The following method works — sort of. It controls a climber mechanism but has four distinct conditional problems. Find them, explain what could go wrong on the robot for each one, and produce a corrected version.

// This method has four conditional problems — find them all public void updateClimber() { if (climbButton && !hasFault()) climberMotor.set(CLIMB_SPEED); logClimbAttempt(); if (retractButton) climberMotor.set(-CLIMB_SPEED); if (hasFault()) climberMotor.set(0.0); if (climbButton = true && currentAmps > STALL_LIMIT) triggerFault(); }
  1. Identify all four problems. For each one, write one sentence describing what it does to the robot's physical behavior — not just what the syntax error is.
  2. Rewrite the method using guard clauses, corrected syntax, and curly braces on every block. Add a comment to each guard clause explaining what physical condition it is protecting against.
  3. The current method uses four separate if statements rather than an if-else if chain.
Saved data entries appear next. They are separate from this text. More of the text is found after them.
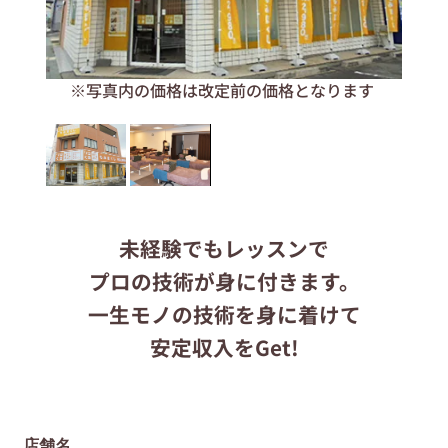
応募する
※写真内の価格は改定前の価格となります
りらくるサイト
未経験でもレッスンで
プロの技術が身に付きます。
一生モノの技術を身に着けて
安定収入をGet!
店舗名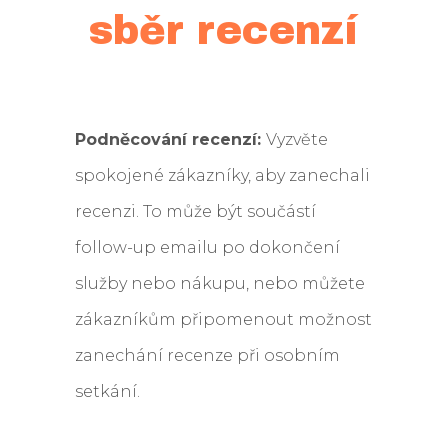
sběr recenzí
Podněcování recenzí:
Vyzvěte
spokojené zákazníky, aby zanechali
recenzi. To může být součástí
follow-up emailu po dokončení
služby nebo nákupu, nebo můžete
zákazníkům připomenout možnost
zanechání recenze při osobním
setkání.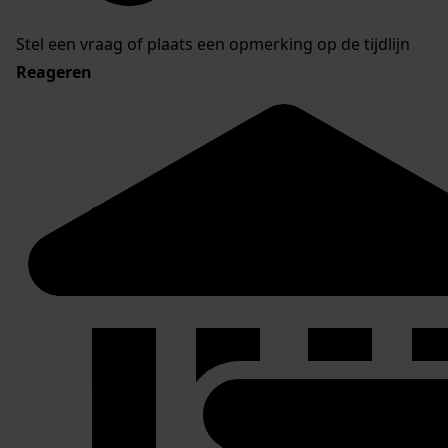
Stel een vraag of plaats een opmerking op de tijdlijn
Reageren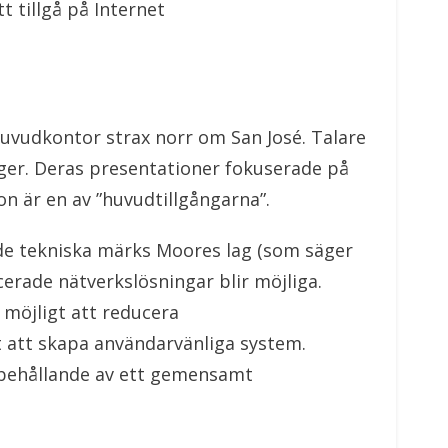
t tillgå på Internet
huvudkontor strax norr om San José. Talare
nager. Deras presentationer fokuserade på
 är en av ”huvudtillgångarna”.
de tekniska märks Moores lag (som säger
erade nätverkslösningar blir möjliga.
 möjligt att reducera
 att skapa användarvänliga system.
bibehållande av ett gemensamt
Explain why this is a problem: what happens if climbButton is held and hasFault() returns true at the same time? How does your rewrite prevent this?
  4. Bonus: Add a switch statement to handle three climber modes — EXTEND, RETRACT, and HOLD — selected from an enum. The HOLD case should share the same behavior as a future BRAKE case using intentional fall-through. Add a comment documenting the fall-through intent.